Aldehyde dehydrogenase 1 family, member A2, also known as ALDH1A2 or retinaldehyde dehydrogenase 2 (RALDH2), is an enzyme that in humans is encoded by the ALDH1A2 gene.
== Function ==

ALDH1a2 belongs to the aldehyde dehydrogenase family of proteins, and specifically the ALDH1 family. The product of this gene, ALDH1a2, is an enzyme that catalyzes the synthesis of all-trans retinoic acid (RA) from retinaldehyde in a NAD-dependent manner. Retinoic acid, the active derivative of vitamin A (retinol), is a retinoid nuclear receptor ligand that functions in developing and adult tissues.

ALDH1a2 is critical to fetal development by activating the RAR nuclear receptors. Studies of ALDH1a2 in mice suggest that this enzyme and the cytochrome CYP26A1 enzyme coordinate local embryonic retinoic acid levels that facilitate posterior organ development and prevent spina bifida.

In adult tissues, ALDH1a2 is known to regulate immune tolerance in the colon and other mucosal tissues by generating retinoic acid as a paracrine signal to CD4 T cells. ALDH1a2 also works in conjunction with ALDH1a1 to establish sufficient retinoic acid levels in the testes to support spermatogenesis. Due to its role in suppressing immune cells as well as its unique amplification in T cell Acute Lymphoblastic Leukemia (T-ALL), ALDH1a2 has been suggested as a target for cancer therapy.

== Clinical significance ==

=== Involvement in T-ALL ===
ALDH1A2 is abnormally amplified in more than half of instances of T-cell acute lymphoblastic leukemia (T-ALL). T-ALL is a leukemia that arises from immature T-cell precursors and is an aggressive form of cancer that primarily affects children but also occurs in adults. T-ALL is caused when one or more genes encoding transcription factors including TAL1, TLX1, HOXA, TAL2, LYL1, LMO1, LMO2, or NKX3 are genetically fused to other chromosomal regions. ALDH1A2 is one of the recognized downstream targets of TAL1 fusion genes which works by binding to the intronic regulatory element of ALDH1a2, thereby inducing a T-ALL specific isoform with enzymatic activity. TAL-1 positive T-ALL accounts for approximately 40-60% of all primary T-ALL cases. According to researchers' data, depletion of ALDH1A2 in T-ALL led to reduced cell viability in T-cell lines and caused apoptosis.

=== Involvement in solid tumors ===
ALDH1a2 is not expressed in most cancer cells and comparison studies reveal that it is often expressed at lower levels in tumors compared to adjacent normal tissues.
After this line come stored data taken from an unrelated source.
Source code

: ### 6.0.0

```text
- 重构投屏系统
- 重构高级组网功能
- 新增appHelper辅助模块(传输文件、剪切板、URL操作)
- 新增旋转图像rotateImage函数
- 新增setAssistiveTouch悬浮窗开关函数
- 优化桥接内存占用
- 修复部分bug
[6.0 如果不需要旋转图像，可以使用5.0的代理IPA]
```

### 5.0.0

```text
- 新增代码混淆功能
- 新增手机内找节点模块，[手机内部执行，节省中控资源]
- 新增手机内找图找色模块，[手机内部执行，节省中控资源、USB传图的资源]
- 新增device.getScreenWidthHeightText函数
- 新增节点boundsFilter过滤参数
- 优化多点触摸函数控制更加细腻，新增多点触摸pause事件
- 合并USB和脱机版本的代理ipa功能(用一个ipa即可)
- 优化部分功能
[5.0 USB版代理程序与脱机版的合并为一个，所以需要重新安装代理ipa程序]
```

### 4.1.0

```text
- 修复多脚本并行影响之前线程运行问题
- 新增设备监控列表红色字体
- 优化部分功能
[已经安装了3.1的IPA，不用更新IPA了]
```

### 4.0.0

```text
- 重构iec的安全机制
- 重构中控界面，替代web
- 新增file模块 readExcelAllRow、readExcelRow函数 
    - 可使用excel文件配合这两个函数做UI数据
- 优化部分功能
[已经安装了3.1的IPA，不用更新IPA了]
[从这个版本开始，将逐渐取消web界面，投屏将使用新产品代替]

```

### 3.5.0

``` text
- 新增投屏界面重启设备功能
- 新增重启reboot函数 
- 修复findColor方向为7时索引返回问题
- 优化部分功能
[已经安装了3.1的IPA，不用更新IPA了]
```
This contrasts with the related family members ALDH1a1 and ALDH1a3. For instance, the ALDH1A2 promoter region is hypermethylated in primary prostate tumors compared with normal prostate specimens, resulting in lower ALDH1a2 expression in prostate cancers. In contrast to tumor cells, ALDH1a2 is expressed in many monocyte-derived populations known to reside in tumors such as alternatively activated macrophages and other antigen presenting cells. Glioblastoma-associated macrophages highly express ALDH1A2 when compared to other ALDH family enzymes and this higher expression is associated with tumor recurrence.

=== Population genetic studies ===
ALDH1a2 is key regulator of development due to its role in producing retinoic acid in the developing fetus. Key organs affected by ALDH1a2 during development include the heart and neural tube. Several small population studies have examined a link between single nucleotide polymorphisms in the ALDH1A2 gene and various disease states. In a case control study of 103 patients with congenital heart disease, ALDH1a2 SNPs were identified in patients, but the levels did not significantly differ from case controls suggesting known ALDH1a2 polymorphisms do not affect risk of congenital heart disease.

In contrast, SNPs found in ALDH1a2 introns show statistically significant associations with hand osteoarthritis. Extensive characterization of these loci show that SNPs associated with hand osteoarthritis result in quantitative reductions of ALDH1a2 expression, suggesting that ALDH1a2 protects against synovial inflammation.